Court Opinion

ID: 1794166
Source: CourtListenerOpinion
Date Created: 2013-10-30 07:27:42.564903+00
Date Added: 2024-06-11T10:59:57.123234
License: Public Domain

974 So. 2d 449 (2007)
Bonnie Renee HUMPERT, Appellant,
v.
STATE of Florida, Appellee.
No. 1D07-2196.
District Court of Appeal of Florida, First District.
December 31, 2007.
*450 Nancy A. Daniels, Public Defender, and Glenna Joyce Reeves, Assistant Public Defender, Tallahassee, for Appellant.

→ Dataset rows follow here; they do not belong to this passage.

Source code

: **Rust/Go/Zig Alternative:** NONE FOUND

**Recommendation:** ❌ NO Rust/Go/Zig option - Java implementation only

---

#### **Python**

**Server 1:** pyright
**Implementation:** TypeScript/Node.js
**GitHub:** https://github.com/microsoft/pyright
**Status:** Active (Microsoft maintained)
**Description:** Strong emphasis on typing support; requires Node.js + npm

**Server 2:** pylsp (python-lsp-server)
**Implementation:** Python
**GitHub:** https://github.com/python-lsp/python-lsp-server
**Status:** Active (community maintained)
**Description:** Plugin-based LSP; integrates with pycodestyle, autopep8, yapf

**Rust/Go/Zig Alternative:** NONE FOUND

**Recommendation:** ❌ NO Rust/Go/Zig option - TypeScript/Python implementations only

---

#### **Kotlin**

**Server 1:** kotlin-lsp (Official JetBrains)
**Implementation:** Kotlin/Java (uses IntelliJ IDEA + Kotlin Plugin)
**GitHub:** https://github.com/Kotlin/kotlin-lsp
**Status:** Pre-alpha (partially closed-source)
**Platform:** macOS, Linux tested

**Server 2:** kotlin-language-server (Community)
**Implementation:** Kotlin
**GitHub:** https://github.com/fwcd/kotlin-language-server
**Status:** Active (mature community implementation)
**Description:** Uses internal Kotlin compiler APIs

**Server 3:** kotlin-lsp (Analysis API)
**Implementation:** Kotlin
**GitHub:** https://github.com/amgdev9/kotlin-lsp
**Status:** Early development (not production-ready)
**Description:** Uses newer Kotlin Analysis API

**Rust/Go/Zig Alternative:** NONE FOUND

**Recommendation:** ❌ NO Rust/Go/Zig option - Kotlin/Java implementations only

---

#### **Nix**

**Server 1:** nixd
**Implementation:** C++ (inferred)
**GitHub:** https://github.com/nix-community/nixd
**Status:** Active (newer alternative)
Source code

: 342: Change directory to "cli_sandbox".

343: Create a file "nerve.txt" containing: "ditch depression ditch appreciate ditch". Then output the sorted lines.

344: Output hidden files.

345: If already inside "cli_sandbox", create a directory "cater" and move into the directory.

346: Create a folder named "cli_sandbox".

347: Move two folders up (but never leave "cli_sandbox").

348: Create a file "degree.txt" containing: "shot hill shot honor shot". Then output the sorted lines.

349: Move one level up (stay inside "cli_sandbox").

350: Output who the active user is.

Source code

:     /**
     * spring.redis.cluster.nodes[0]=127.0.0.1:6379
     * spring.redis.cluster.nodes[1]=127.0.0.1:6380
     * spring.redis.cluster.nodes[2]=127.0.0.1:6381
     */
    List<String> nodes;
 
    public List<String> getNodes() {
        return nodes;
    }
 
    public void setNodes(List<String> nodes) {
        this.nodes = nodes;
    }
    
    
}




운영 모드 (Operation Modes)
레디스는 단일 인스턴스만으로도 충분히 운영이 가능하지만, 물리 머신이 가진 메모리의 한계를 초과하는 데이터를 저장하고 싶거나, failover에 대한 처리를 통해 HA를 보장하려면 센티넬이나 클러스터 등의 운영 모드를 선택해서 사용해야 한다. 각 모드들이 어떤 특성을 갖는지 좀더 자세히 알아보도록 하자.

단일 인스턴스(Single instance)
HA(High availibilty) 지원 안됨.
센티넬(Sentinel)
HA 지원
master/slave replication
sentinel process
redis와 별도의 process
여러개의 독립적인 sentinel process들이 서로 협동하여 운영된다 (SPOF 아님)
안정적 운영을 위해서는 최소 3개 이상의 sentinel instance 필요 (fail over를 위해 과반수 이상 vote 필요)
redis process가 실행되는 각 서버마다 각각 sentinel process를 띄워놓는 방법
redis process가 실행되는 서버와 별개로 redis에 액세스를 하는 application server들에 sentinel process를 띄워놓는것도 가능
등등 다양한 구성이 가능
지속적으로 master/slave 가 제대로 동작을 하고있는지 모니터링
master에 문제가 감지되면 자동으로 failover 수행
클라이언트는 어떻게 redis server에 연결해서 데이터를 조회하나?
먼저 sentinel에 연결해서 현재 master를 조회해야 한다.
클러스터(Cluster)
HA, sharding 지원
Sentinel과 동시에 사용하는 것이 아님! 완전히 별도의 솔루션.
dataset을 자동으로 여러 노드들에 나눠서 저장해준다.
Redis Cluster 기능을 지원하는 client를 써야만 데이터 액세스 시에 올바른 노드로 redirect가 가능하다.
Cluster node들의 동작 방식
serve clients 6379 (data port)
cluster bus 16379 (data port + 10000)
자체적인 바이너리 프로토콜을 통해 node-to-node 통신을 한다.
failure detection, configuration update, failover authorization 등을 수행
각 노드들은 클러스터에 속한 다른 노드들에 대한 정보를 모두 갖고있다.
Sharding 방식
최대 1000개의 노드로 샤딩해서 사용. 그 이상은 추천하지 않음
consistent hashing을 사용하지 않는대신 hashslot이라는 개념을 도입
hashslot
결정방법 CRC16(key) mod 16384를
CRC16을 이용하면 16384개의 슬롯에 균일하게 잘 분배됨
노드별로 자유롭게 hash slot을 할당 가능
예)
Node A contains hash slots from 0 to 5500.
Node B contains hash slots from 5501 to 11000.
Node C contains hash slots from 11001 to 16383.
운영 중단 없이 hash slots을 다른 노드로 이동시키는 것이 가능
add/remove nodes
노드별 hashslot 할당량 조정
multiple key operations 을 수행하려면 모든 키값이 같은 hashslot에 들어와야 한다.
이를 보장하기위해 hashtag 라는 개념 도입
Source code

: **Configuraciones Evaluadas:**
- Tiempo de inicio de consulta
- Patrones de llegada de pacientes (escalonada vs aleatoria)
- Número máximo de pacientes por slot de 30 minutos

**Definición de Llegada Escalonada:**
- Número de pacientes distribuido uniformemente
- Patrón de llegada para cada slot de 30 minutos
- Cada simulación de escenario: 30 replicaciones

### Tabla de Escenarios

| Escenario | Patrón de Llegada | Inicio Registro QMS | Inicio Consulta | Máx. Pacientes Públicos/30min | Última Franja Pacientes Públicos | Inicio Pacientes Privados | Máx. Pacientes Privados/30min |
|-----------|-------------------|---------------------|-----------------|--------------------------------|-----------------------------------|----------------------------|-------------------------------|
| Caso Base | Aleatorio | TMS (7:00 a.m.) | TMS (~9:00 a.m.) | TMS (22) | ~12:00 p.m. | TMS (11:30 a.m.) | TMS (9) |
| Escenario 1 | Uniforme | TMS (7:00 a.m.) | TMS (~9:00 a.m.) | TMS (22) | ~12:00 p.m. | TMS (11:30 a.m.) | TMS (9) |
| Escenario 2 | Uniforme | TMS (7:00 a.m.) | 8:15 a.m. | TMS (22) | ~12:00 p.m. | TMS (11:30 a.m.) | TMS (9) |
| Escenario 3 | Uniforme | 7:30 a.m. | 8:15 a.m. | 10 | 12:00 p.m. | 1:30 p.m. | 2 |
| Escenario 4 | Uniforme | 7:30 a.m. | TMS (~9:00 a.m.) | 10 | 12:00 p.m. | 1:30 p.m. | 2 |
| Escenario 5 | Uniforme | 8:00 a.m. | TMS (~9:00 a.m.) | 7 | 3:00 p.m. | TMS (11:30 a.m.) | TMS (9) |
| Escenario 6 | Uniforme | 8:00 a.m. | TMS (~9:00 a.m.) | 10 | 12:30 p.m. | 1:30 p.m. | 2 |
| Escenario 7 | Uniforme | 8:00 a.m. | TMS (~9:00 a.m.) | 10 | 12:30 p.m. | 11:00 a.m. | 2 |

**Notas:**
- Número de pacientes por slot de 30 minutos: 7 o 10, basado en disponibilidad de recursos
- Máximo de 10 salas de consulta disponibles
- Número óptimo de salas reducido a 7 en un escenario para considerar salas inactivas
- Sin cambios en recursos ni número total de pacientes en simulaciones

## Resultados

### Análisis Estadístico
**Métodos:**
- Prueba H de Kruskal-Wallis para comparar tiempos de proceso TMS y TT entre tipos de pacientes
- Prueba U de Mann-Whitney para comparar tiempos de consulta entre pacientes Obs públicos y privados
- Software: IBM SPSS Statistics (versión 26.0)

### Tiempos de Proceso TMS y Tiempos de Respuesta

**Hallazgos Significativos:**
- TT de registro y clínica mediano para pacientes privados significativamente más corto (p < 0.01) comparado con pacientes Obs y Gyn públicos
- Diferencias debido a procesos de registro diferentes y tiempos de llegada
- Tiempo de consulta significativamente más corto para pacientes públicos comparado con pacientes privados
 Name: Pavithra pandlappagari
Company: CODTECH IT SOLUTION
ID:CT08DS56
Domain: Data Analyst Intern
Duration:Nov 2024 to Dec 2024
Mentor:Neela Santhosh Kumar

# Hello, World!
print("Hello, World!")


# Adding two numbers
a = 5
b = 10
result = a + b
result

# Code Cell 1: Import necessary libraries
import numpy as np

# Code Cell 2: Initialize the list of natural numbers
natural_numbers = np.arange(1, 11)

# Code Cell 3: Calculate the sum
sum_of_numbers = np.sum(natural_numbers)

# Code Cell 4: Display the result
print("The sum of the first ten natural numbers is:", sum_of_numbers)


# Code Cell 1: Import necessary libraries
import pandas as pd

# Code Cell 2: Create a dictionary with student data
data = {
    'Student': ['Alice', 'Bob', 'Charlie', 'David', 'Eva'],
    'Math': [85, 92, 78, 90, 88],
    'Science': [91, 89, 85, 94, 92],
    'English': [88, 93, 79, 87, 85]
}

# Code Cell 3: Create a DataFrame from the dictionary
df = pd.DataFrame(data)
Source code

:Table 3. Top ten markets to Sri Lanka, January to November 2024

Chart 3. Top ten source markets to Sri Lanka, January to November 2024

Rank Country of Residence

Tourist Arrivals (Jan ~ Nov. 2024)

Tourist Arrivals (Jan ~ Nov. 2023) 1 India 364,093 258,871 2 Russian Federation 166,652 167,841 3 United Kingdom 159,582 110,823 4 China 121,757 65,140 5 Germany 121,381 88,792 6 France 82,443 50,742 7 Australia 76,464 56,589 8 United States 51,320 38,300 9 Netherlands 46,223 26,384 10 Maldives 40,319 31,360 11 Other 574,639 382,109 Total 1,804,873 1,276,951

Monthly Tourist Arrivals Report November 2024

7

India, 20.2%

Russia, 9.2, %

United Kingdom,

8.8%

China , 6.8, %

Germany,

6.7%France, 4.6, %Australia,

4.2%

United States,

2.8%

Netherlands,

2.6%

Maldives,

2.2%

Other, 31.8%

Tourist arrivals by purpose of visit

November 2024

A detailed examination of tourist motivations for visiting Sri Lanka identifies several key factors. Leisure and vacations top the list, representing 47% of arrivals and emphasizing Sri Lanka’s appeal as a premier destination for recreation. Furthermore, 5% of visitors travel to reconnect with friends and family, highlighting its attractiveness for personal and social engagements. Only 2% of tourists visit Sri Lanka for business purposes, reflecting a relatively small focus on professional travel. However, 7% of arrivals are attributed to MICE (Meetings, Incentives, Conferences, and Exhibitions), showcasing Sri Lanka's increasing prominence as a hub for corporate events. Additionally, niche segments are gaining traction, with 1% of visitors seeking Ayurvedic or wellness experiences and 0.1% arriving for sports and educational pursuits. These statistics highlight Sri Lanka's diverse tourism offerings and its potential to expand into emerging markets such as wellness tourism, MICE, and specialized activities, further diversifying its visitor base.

Bill McCollum, Attorney General, and Donna A. Gerace and Giselle Lylen Rivera, Assistant Attorneys General, Tallahassee, for Appellee.
PER CURIAM.
The appellant challenges an order by which the trial court denied her motion to suppress. The appellant was convicted pursuant to a nolo contendere plea of possession of a controlled substance (cocaine), possession of less than 20 grams of marijuana, and possession of drug paraphernalia. When the deputy ordered the appellant out of her legally parked car, the consensual encounter became an investigatory stop. See Popple v. State, 626 So. 2d 185 (Fla.1993). Based on the totality of the circumstances, there was no "wellfounded, articulable suspicion of criminal activity" justifying an investigatory stop., See id. at 187; State v. Taylor, 826 So. 2d 399 (Fla. 3d DCA 2002); Miranda v. State, 816 So. 2d 132 (Fla. 4th DCA 2002). Thus, the trial court erred in denying the appellant's motion to suppress the dispositive evidence which was seized as a result of the illegal search. See Dees v. State, 564 So. 2d 1166, 1169 (Fla. 1st DCA 1990). Accordingly, the appellant's convictions are reversed and this case is remanded with directions that the appellant be discharged.
ALLEN, KAHN, and DAVIS, JJ., concur.